Bug #92899 Incorrect uniqueness determination with equality symbols
Submitted: 23 Oct 2018 13:26 Modified: 25 Oct 2018 14:33
Reporter: Huw Williams Email Updates:
Status: Not a Bug Impact on me:
None 
Category:MySQL Server: DML Severity:S3 (Non-critical)
Version:5.7/8.0 OS:Ubuntu
Assigned to: CPU Architecture:Any
Tags: uniqueness

[23 Oct 2018 13:26] Huw Williams
Description:
The symbol "=" (equal sign) and the symbol "≠" (not equal sign) are incorrectly considered to be the same character when determining uniqueness.

How to repeat:
1. Create a table with a varchar column.
2. Enforce uniqueness on that column.
3. Insert the character "=" into the table.
4. Insert the character "≠" into the table.

Step four fails, with a message that the symbol already exists in the table.
[23 Oct 2018 20:38] Miguel Solorzano
Thank you for the bug report. Repeatable on Linux 5.7 and 8.0 on Windows only 8.0.
[24 Oct 2018 4:22] Shane Bester
imho we need to see the precise character set and collation in use here.
collation is what is used to compare characters afterall...
[24 Oct 2018 4:23] Shane Bester
since the default charset and collation changed you're testing different things on 5.7 vs 8.0 then.
[24 Oct 2018 7:13] tsubasa tanaka
This caused UCA.
At least, I can reproduce it since MySQL 5.0.96 with utf8_unicode_ci.

mysql50> SELECT @@version;
+------------+
| @@version  |
+------------+
| 5.0.96-log |
+------------+
1 row in set (0.01 sec)

mysql50> SELECT '=' = '≠' COLLATE utf8_general_ci;
+-------------------------------------+
| '=' = '≠' COLLATE utf8_general_ci   |
+-------------------------------------+
|                                   0 |
+-------------------------------------+
1 row in set (0.00 sec)

mysql50> SELECT '=' = '≠' COLLATE utf8_unicode_ci;
+-------------------------------------+
| '=' = '≠' COLLATE utf8_unicode_ci   |
+-------------------------------------+
|                                   1 |
+-------------------------------------+
1 row in set (0.00 sec)

From Japanese User Group.
[24 Oct 2018 7:18] tsubasa tanaka
Reference to UserGroup's research "MySQL 5.5.11 unicode_ci" at 2011/04.

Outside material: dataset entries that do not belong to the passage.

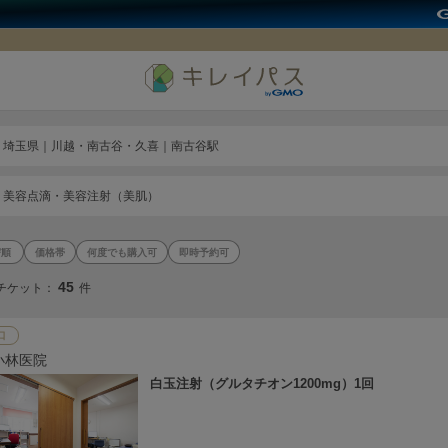
埼玉県｜川越・南古谷・久喜｜南古谷駅
美容点滴・美容注射（美肌）
価格帯
何度でも購入可
即時予約可
45
チケット：
件
口
小林医院
白玉注射（グルタチオン1200mg）1回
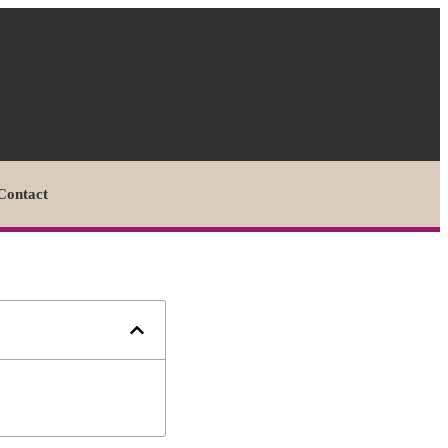
Contact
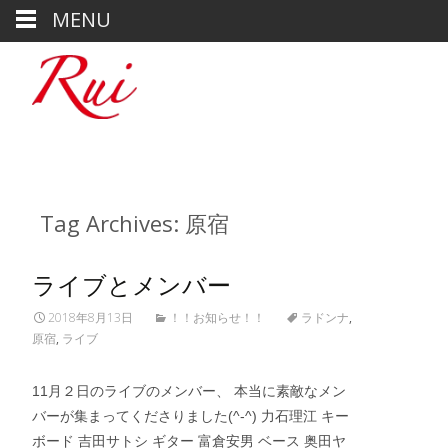
MENU
Tag Archives: 原宿
ライブとメンバー
2018年8月13日
！！お知らせ！！
ラドンナ
,
原宿
,
ライブ
11月２日のライブのメンバー、 本当に素敵なメン
バーが集まってくださりました(^-^) 力石理江 キー
ボード 吉田サトシ ギター 富倉安男 ベース 奥田ヤ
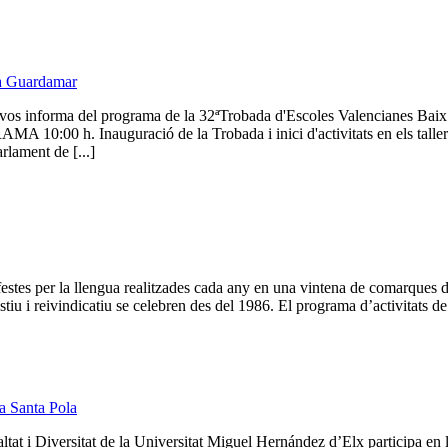
 a Guardamar
vos informa del programa de la 32ªTrobada d'Escoles Valencianes Ba
10:00 h. Inauguració de la Trobada i inici d'activitats en els talle
lament de [...]
stes per la llengua realitzades cada any en una vintena de comarques de
tiu i reivindicatiu se celebren des del 1986. El programa d’activitats de l
a Santa Pola
altat i Diversitat de la Universitat Miguel Hernández d’Elx participa e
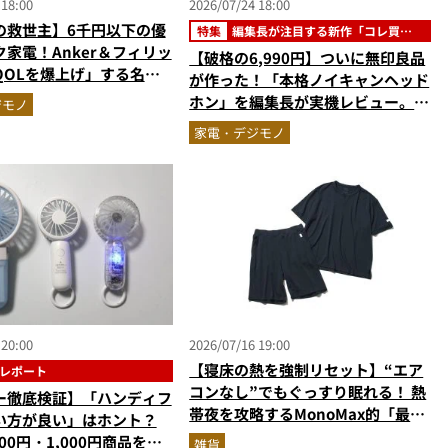
 18:00
2026/07/24 18:00
の救世主】6千円以下の優
特集
編集長が注目する新作「コレ買い
です」
家電！Anker＆フィリッ
【破格の6,990円】ついに無印良品
QOLを爆上げ」する名品2
が作った！「本格ノイキャンヘッド
ホン」を編集長が実機レビュー。音
ジモノ
質・デザイン・コスパすべてが大正
家電・デジモノ
解だった『コレ買いです』Vol.171
 20:00
2026/07/16 19:00
【寝床の熱を強制リセット】“エア
レポート
コンなし”でもぐっすり眠れる！ 熱
ー徹底検証】「ハンディフ
帯夜を攻略するMonoMax的「最強
い方が良い」はホント？
快眠セット」はコレだ
700円・1,000円商品を比
雑貨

http://tmtm.org/tmp/mysql_unicode_collation.html
[24 Oct 2018 11:53] Peter Laursen
Tsubasa's test case reproduces for me on Windows with MySQL 5.7.24 (what is current current according to https://dev.mysql.com/downloads/mysql/)

SELECT '=' = '≠' COLLATE utf8_general_ci; -- 0
SELECT '=' = '≠' COLLATE utf8_unicode_ci; -- 1
SELECT VERSION(); -- 5.7.24-log  

-- Peter
-- not a MySQL/Oracle person
[25 Oct 2018 10:15] Xing Zhang
Posted by developer:
 
Hi Miguel,

What collation you are using to compare the characters for these versions?

I guess that you are comparing the character '=' (U+003D) and the character U+2260 (which I decoded from the hex code in the error message, \xe2\x89\xa0). The collation utf8_general_ci actually compares their code points, so U+003D != U+2260. But the collation utf8_unicode_ci compares them in the UCA way. These two characters have same primary weight, so that utf8_unicode_ci treats them equal, and you got the 'duplicate key' error.

Xing
[25 Oct 2018 11:10] Umesh Shastry
Thank you Xing, for the details. It makes sense now. 

HI Huw,

Please see detailed explanation from Xing in his previous note, it looks like !bg to me.  If you think your issue is different then may I request you to please provide full repeatable test case along with charset/collation details from your environment? Feel free to add it to this bug and change the status back to 'Open'.

Thank you for your interest in MySQL.

regards,
Umesh
[25 Oct 2018 14:33] Huw Williams
Fascinating — thank you for the investigation.  The observed behavior does indeed seem to be consistent with the relevant Unicode collation algorithm.

(That Unicode assigns equivalency to two distinct characters with directly opposite meanings seems like a problem, but one that can be pursued elsewhere.)